*Task to carry out*. Please restate the passage on converting SQL queries to MongoDB from "In order to" to "original SQL query.", putting "keywords" wherever "operators" appears.

*Source*.
——————
SQL Profiler is a tool used to monitor and analyze SQL Server database activity. It allows users to capture and analyze SQL Server events such as SQL queries, stored procedure executions, and system events.

It is important to note that not all SQL queries can be directly translated to MongoDB queries, and some queries may need to be restructured as per the refined Schema in MongoDB.

Once you have defined the MongoDB schema, you can begin to convert the stored procedures, queries, and custom functions from SQL to MongoDB. In the below article we will take into consideration some of the commonly used SQL operators and their equivalent in MongoDB.

SQL to Mongo Query

In order to rewrite a SQL query for MongoDB, it’s important to identify the common query operators and functions used in both systems. This can help ensure that the rewritten query produces the same results as the original SQL query.

Query Keywords

Below are some commonly used MSSQL query keywords and their equivalents in MongoDB.

MS SQL

  • SELECT: used to specify which columns to include in the query results
  • AS: used to alias a column or table with a different name
  • FROM: used to specify the table(s) from which to select data
  • WHERE: used to filter the query results based on specified conditions
  • GROUP BY: used to group the query results based on one or more columns
  • HAVING: used to filter the grouped query results based on specified conditions
  • ORDER BY: used to sort the query results based on one or more columns
  • JOIN: used to combine rows from two or more tables based on a related column
  • INNER JOIN: used to combine rows from two tables where the join condition is met
  • LEFT JOIN: used to combine all rows from the left table with matching rows from the right table where the join condition is met
  • RIGHT JOIN: used to combine all rows from the right table with matching rows from the left table where the join condition is met
  • FULL OUTER JOIN: used to combine all rows from both tables, including those that do not have a match in the other table
  • ON: used to specify the join condition for a JOIN
  • UNION: used to combine the results of two or more SELECT statements into a single result set, excluding duplicates
  • UNION ALL: used to combine the results of two or more SELECT statements into a single result set, including duplicates
  • LIMIT: used to limit the number of rows returned in a result set
  • OFFSET: used to specify the starting point for a result set when using LIMIT
  • INSERT INTO: used to insert new rows into a table
  • UPDATE: used to modify existing rows in a table
  • DELETE FROM: used to delete rows from a table

MongoDB

  • SELECT: $project — used to specify which fields to include or exclude in the query results.
  • AS: $project (with field alias) — used to alias a field with a different name
  • WHERE: $match — used to filter the query results based on specified conditions.
——————
*Data section*.
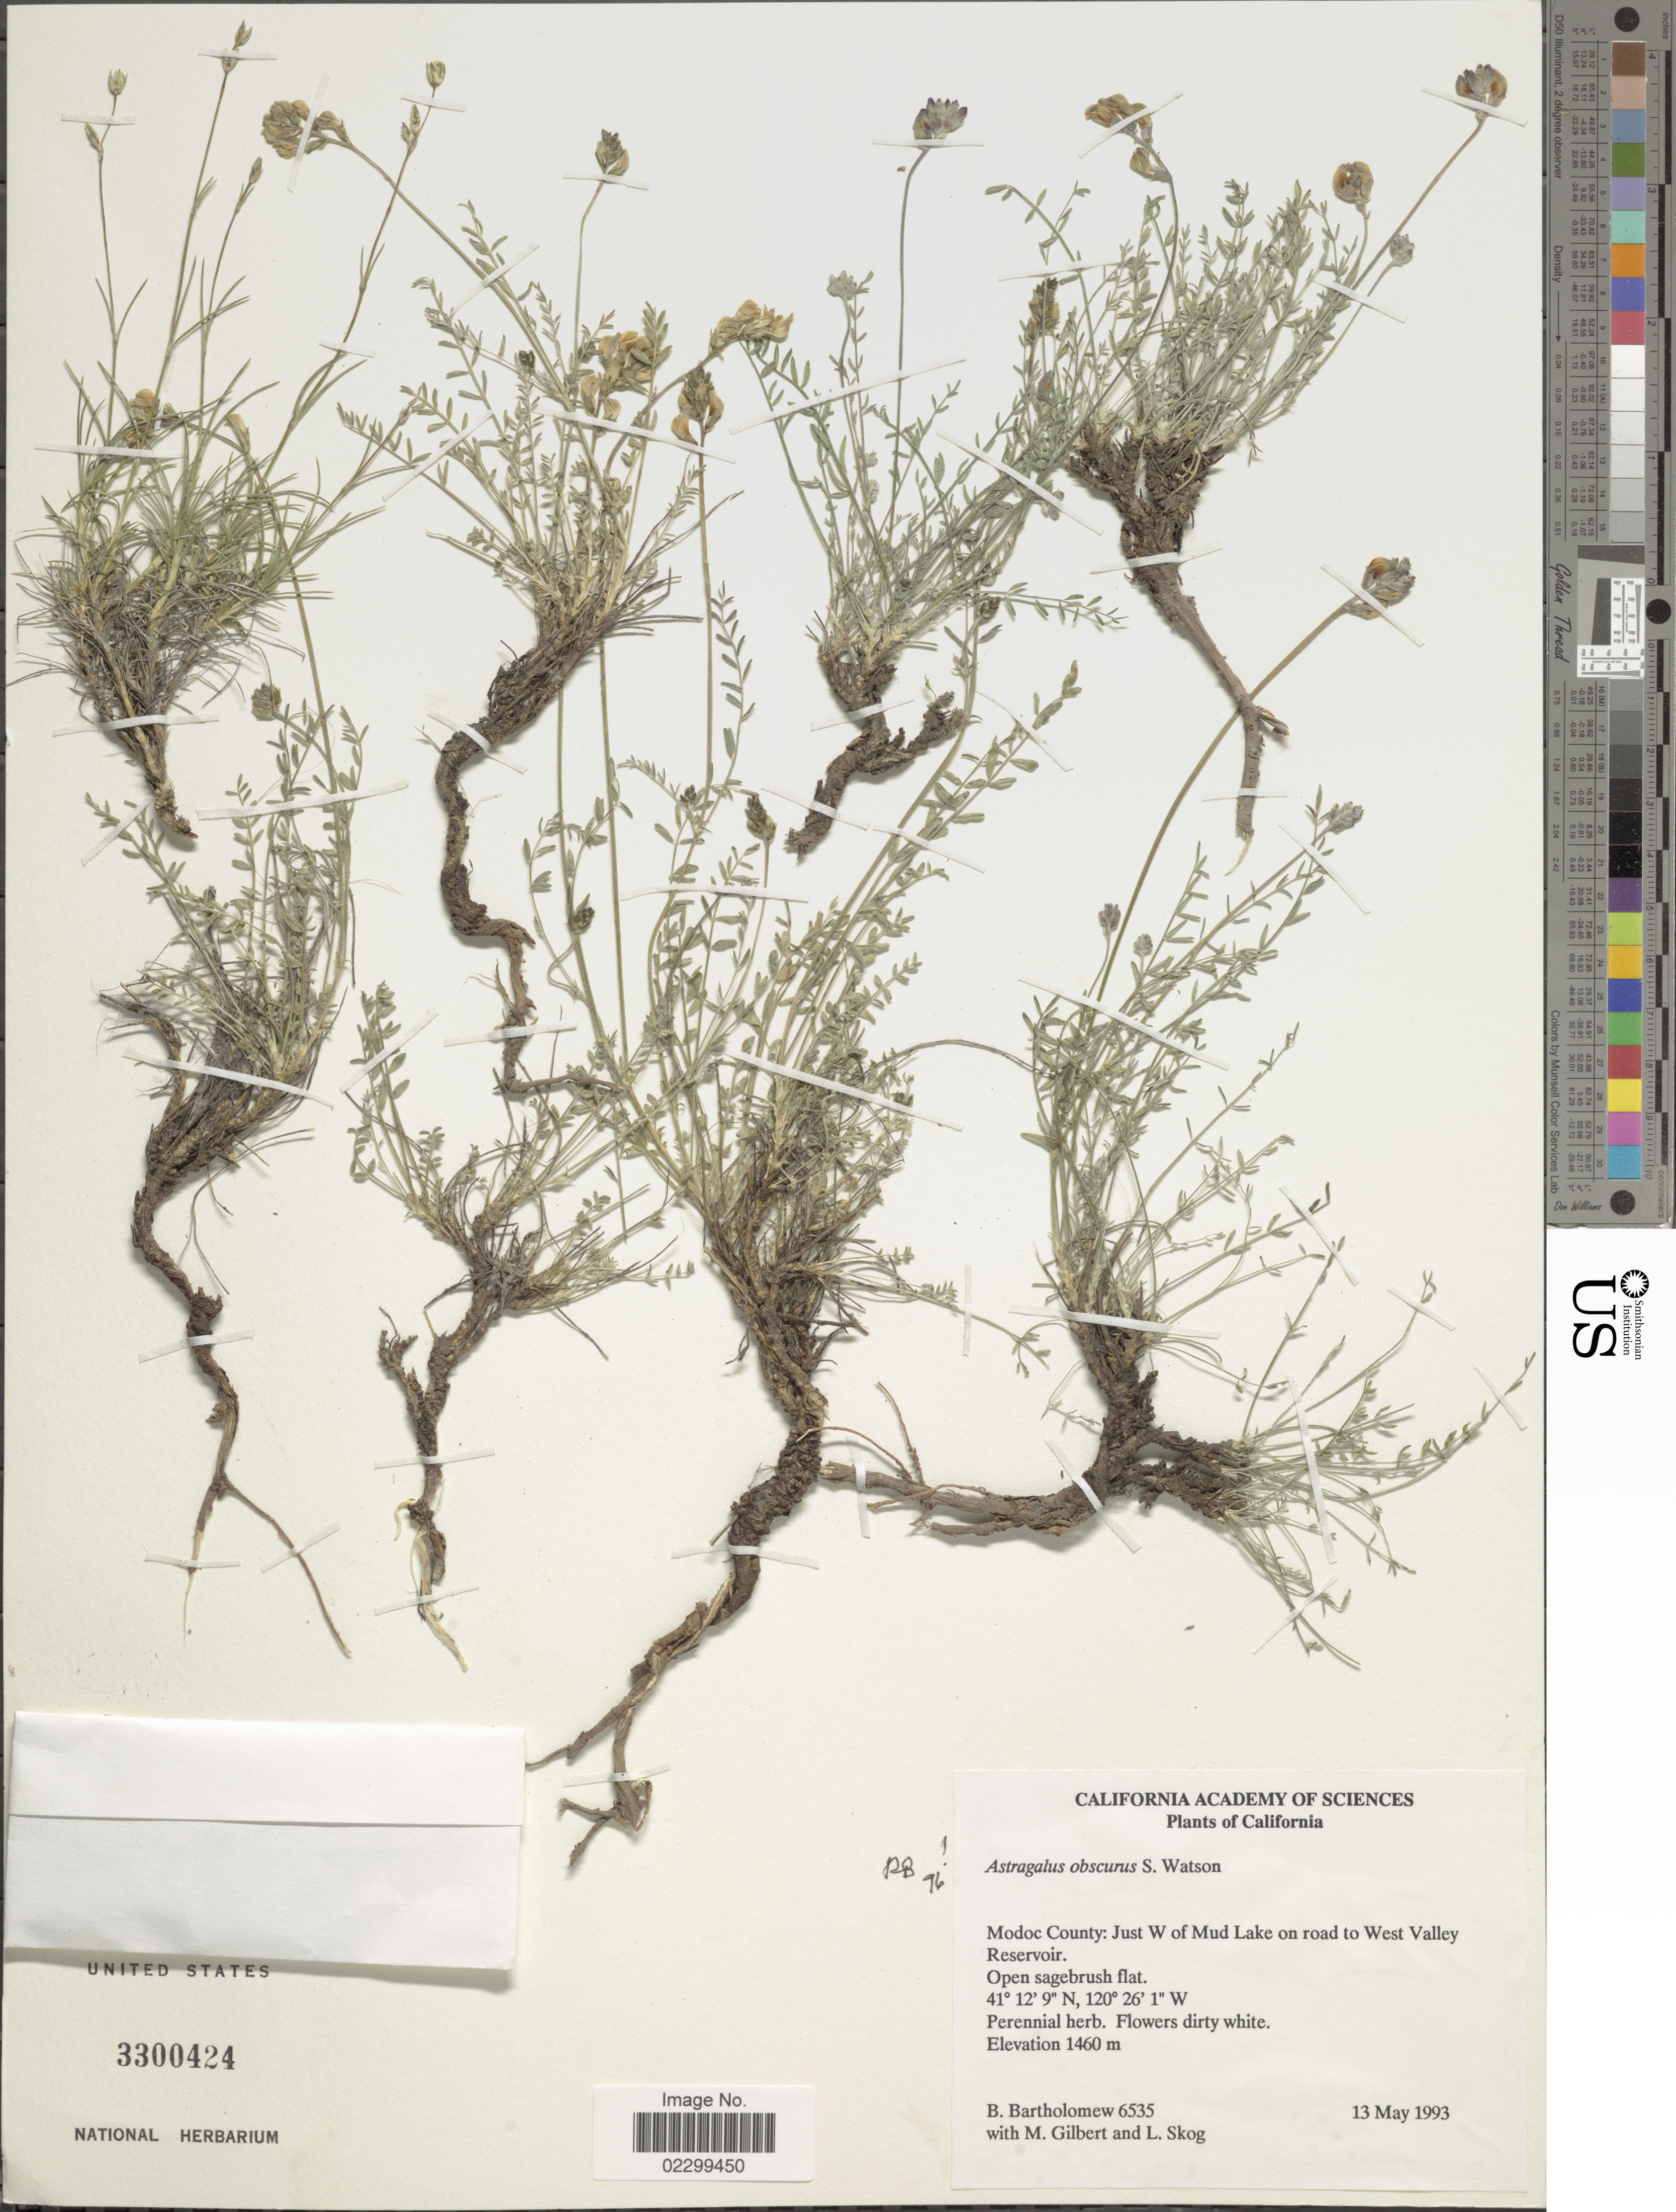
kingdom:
——————
*Response to this exercise*.
In order to rewrite a SQL query for MongoDB, it’s important to identify the common query keywords and functions used in both systems. This can help ensure that the rewritten query produces the same results as the original SQL query.